"""

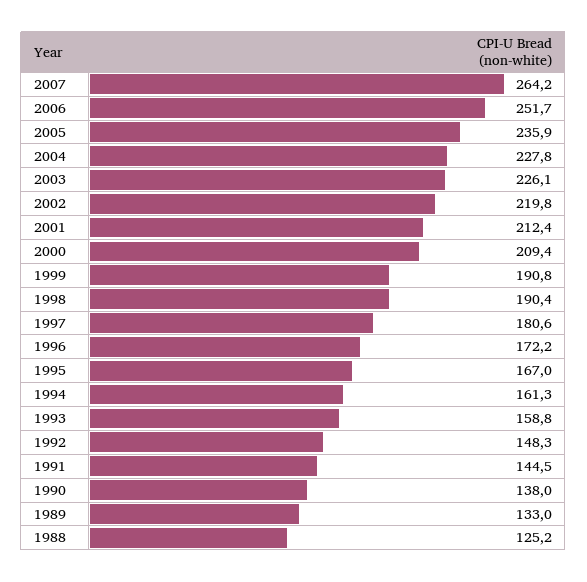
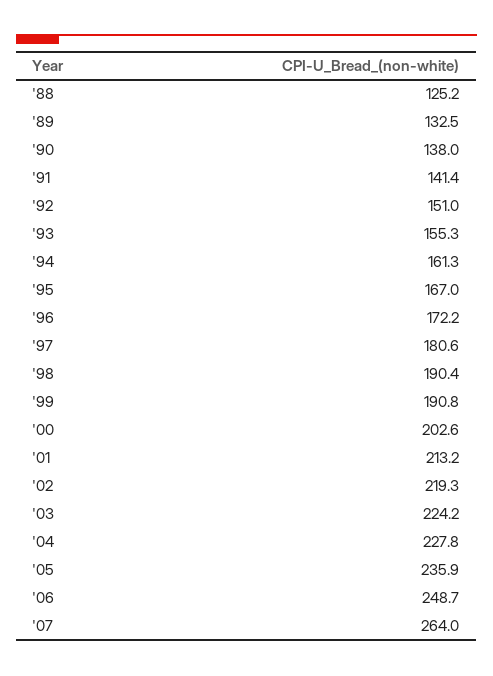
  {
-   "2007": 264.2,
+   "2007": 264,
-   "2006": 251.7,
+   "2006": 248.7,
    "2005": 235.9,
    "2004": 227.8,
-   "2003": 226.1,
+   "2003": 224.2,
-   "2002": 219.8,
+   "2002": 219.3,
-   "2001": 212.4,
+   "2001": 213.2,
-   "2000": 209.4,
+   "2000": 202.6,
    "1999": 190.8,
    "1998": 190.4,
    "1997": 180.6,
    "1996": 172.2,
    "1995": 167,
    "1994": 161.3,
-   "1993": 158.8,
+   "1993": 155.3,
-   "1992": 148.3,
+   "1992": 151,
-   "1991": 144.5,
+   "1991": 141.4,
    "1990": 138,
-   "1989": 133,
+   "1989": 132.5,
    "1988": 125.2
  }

"""

Everything in the listing, except its images, should be set down exactly.

  {
-   "2007": 264.2,
+   "2007": 264,
-   "2006": 251.7,
+   "2006": 248.7,
    "2005": 235.9,
    "2004": 227.8,
-   "2003": 226.1,
+   "2003": 224.2,
-   "2002": 219.8,
+   "2002": 219.3,
-   "2001": 212.4,
+   "2001": 213.2,
-   "2000": 209.4,
+   "2000": 202.6,
    "1999": 190.8,
    "1998": 190.4,
    "1997": 180.6,
    "1996": 172.2,
    "1995": 167,
    "1994": 161.3,
-   "1993": 158.8,
+   "1993": 155.3,
-   "1992": 148.3,
+   "1992": 151,
-   "1991": 144.5,
+   "1991": 141.4,
    "1990": 138,
-   "1989": 133,
+   "1989": 132.5,
    "1988": 125.2
  }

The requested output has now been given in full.